Toutes ces questions, la DGFIP a refusé de les poser lors du passage au système de l’entretien professionnel, empêchant ainsi un débat essentiel qui aurait contribué à l’amélioration du rapport des agents à leur travail. »
Monsieur Grosskopf a indiqué partager notre souci d’une évaluation équitable des agents, permettant à la fois de respecter leurs droits et de valoriser les plus méritants, mais estime contrairement à nous que la réforme connue satisfait plutôt bien à cet objectif.
Bilan de l’évaluation 2012 :
Échelons à durée variable
Agents évalués : 92
Attribution 1 mois : 45
Attribution 2 mois : 17
Échelon terminal :
Agents évalués :22
Attribution 1 mois : 11
Attribution 2 mois : 4
Les élus avaient à étudier trois recours présentés par des agents du département.
Vote pour le premier recours :
Proposition d’attribution d’un mois.
Unanimité pour.
Vote pour le deuxième recours :
Proposition de modification des appréciations sur les résultats obtenus, les objectifs assignés, l’appréciation littérale et le tableau synoptique.

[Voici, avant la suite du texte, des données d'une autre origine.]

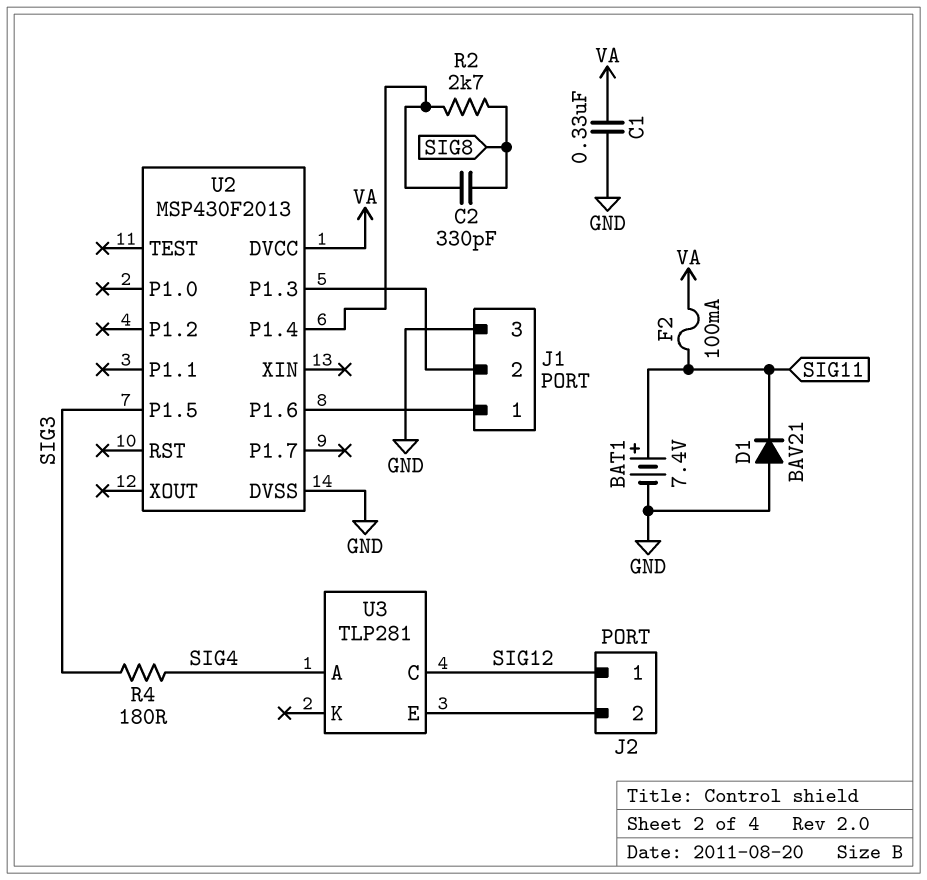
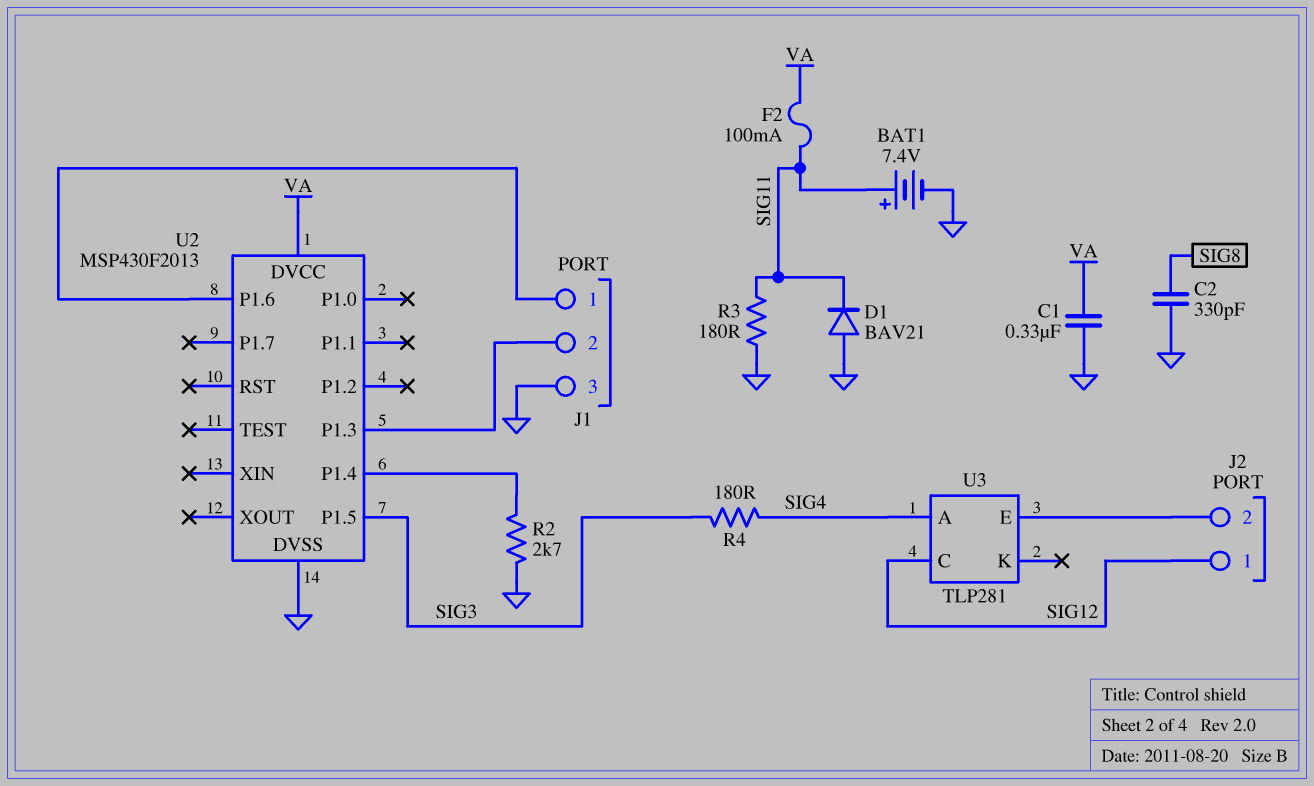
C2: 330pF (SIG8, U2/P1.4) -> 330pF (GND, SIG8)
R2: 2.7k (SIG8, U2/P1.4) -> 2.7k (GND, U2/P1.4)
R3: none -> 180 (GND, SIG11)

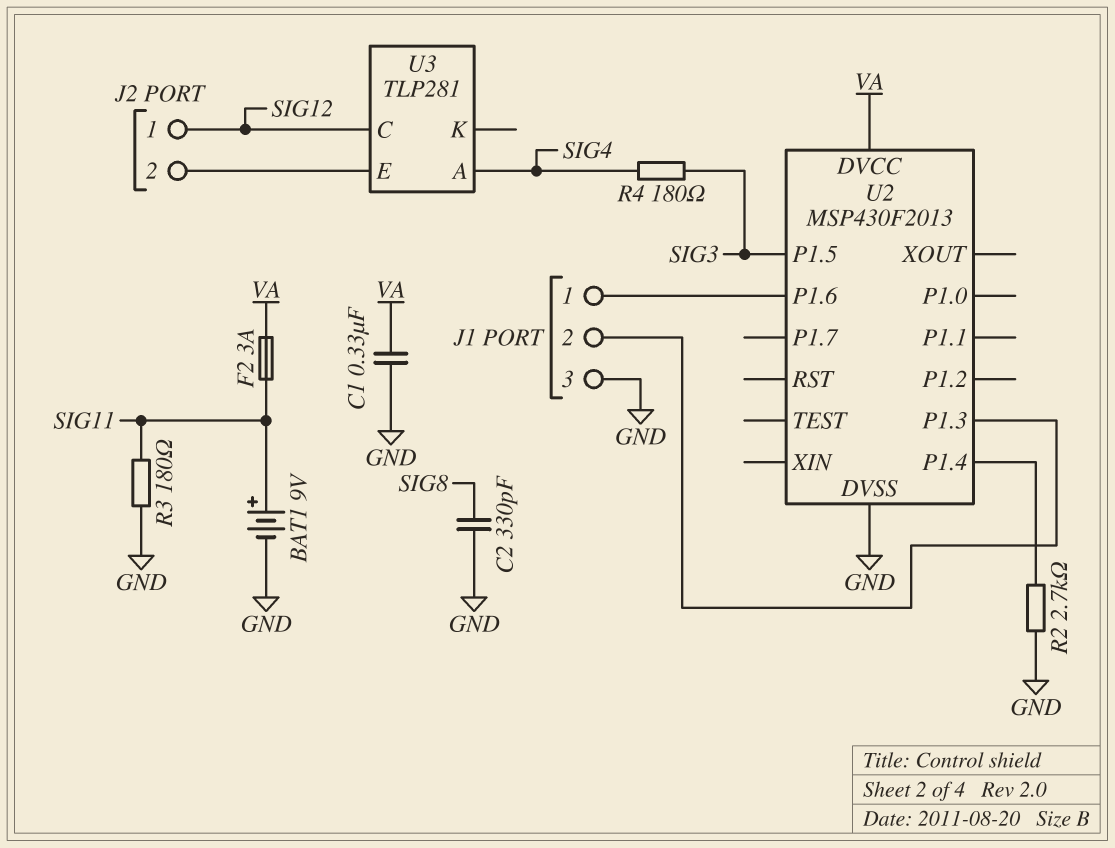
BAT1: 7.4V (plus SIG11, minus GND) -> 9V (plus SIG11, minus GND)
D1: diode BAV21 (A GND, K SIG11) -> none
F2: 100mA (SIG11, VA) -> 3A (SIG11, VA)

CGT – Union SNUI SUD Solidaires - FO : Pour.
Pas d’attribution de mois, maintien d’une mention d’encouragement.
CGT – Union SNUI SUD Solidaires - FO : Abstention.
Vote pour le troisième recours :
Proposition de modification des appréciations sur les résultats obtenus, l’appréciation littérale et le tableau synoptique.
CGT – Union SNUI SUD Solidaires - FO : Pour.
Pas d’attribution de mois.
CGT – Union SNUI SUD Solidaires - FO : Abstention.
| Les élu(e)s : Chantal ROBLET, Thierry DURIN, Nathalie VERGEZ-BERTHIER (expert) |
Article publié le 20 septembre 2013.